_Fragmento del texto:_
La clase política que dirige las democracias ha fracasado. Tras la Segunda Guerra Mundial, cuando el mundo estaba dividido en dos grandes bandos irreconciliables, con los misiles atómicos permanentemente apuntando sobre nuestras cabezas, los políticos y sus partidos reclamaron todos los poderes y se los dimos. Dijeron que arreglarían el mundo, pero la verdad es que no han conseguido casi nada. Las mismas lacras siguen avergonzándonos: hambre, pobreza, violencia, desigualdad, injusticia, ventajas para los ricos y miseria para los pobres y, lo que es peor, han construido un mundo en el que los débiles son aplastados por los fuertes y en el que la brecha que separa la pobreza de la riqueza sigue ensanchándose.
No han solucionado los grandes problemas pese a disponer de un poder enorme y legitimado en las urnas, además de todos los recursos del Estado, de nuestros impuestos, del ejército, de la policía y de libertad plena para rodearse de legiones de funcionarios y servidores.
Su fracaso como clase dirigente es estruendoso y se ha visto agravado con un comportamiento generalmente corrupto y antidemocrático al violar las reglas de la democracia, al marginar a los ciudadanos, que son los dueños del sistema, y al acaparar para ellos privilegios de clase y ventajas de todo tipo.

_Tarea 1:_
Filtra los registros y copia cada línea que contenga la cadena "kern".

_Materiales del ejercicio:_
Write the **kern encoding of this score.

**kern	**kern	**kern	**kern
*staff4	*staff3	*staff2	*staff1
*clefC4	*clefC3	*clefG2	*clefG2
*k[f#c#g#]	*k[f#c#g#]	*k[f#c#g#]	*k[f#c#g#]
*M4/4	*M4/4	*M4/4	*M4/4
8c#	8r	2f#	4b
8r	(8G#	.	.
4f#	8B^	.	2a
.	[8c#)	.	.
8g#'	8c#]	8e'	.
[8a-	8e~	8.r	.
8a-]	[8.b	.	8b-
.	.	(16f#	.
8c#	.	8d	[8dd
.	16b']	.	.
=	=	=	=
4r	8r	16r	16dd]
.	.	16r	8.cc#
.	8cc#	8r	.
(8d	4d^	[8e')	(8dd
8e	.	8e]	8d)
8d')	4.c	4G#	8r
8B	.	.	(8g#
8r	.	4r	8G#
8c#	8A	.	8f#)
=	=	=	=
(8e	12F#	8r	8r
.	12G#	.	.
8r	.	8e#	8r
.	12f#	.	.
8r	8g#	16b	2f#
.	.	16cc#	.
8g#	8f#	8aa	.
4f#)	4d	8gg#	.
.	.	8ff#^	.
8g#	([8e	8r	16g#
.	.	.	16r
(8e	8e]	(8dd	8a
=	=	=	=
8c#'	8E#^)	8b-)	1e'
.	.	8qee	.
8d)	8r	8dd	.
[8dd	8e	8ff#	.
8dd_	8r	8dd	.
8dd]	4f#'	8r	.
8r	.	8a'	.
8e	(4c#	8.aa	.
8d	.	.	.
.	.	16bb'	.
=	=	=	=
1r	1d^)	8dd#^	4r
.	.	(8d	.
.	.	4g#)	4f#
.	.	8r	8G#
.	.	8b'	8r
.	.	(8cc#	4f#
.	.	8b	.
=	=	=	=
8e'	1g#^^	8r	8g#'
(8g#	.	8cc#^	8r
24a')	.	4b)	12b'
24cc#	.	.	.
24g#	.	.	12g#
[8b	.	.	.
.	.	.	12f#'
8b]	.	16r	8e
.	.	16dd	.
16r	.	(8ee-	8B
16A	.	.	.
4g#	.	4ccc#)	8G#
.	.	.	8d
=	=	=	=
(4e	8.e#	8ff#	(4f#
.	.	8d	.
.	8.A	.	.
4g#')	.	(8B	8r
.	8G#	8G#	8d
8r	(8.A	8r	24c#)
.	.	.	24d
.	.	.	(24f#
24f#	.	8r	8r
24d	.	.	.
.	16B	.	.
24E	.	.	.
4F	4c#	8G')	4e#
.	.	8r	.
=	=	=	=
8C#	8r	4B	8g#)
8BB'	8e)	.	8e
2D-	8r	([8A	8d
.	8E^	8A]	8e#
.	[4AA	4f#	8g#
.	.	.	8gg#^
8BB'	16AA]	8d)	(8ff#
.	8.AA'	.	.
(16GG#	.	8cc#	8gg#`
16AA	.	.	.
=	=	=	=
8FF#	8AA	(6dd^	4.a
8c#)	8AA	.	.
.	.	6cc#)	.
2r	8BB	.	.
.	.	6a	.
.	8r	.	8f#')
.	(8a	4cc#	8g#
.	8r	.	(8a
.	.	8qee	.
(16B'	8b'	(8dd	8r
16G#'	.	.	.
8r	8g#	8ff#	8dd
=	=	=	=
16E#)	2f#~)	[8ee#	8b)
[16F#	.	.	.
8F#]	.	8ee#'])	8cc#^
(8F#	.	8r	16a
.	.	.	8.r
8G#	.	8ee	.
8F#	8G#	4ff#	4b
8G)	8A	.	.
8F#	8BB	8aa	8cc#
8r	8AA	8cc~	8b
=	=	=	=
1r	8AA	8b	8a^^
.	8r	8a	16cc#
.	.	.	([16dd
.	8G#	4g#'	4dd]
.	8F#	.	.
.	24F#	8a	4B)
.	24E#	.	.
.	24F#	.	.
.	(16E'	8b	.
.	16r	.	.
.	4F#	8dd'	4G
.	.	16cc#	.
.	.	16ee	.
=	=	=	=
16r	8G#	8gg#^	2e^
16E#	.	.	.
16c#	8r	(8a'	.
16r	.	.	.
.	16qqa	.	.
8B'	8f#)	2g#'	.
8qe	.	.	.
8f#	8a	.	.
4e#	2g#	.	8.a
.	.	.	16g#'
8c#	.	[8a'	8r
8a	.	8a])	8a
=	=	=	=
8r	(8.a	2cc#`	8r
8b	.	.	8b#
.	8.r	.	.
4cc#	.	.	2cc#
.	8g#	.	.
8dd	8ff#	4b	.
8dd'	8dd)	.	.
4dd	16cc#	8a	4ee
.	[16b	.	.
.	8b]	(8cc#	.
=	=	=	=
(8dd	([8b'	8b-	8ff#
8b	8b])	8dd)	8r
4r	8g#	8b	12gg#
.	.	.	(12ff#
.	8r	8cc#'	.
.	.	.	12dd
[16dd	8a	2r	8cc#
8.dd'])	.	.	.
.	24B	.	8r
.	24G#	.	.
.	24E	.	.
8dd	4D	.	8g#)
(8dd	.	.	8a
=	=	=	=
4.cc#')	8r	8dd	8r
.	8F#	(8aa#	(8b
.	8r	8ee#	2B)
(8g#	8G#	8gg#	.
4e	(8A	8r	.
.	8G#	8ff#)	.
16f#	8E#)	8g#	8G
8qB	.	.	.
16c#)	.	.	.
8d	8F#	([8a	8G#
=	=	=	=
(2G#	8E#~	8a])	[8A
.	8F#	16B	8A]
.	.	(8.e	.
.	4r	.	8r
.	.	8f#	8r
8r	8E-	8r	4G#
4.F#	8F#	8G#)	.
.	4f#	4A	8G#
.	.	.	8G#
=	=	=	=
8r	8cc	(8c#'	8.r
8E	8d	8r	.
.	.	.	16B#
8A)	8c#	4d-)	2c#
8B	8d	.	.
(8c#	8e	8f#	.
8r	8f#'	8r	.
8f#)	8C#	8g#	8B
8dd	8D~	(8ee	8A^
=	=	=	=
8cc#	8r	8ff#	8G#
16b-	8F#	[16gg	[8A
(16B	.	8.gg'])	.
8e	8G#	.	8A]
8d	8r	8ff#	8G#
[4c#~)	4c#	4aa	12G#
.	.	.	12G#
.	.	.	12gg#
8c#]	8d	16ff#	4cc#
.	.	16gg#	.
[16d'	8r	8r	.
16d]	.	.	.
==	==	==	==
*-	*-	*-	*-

_Tarea 2:_
Vuelve a escribir un pasaje del fragmento sobre la clase política cambiando "impuestos" por "tributos". Empieza en las palabras "No han solucionado" y termina después de "funcionarios y servidores.".

_Respuesta completa 1:_
Write the **kern encoding of this score.
**kern	**kern	**kern	**kern

_Respuesta completa 2:_
No han solucionado los grandes problemas pese a disponer de un poder enorme y legitimado en las urnas, además de todos los recursos del Estado, de nuestros tributos, del ejército, de la policía y de libertad plena para rodearse de legiones de funcionarios y servidores.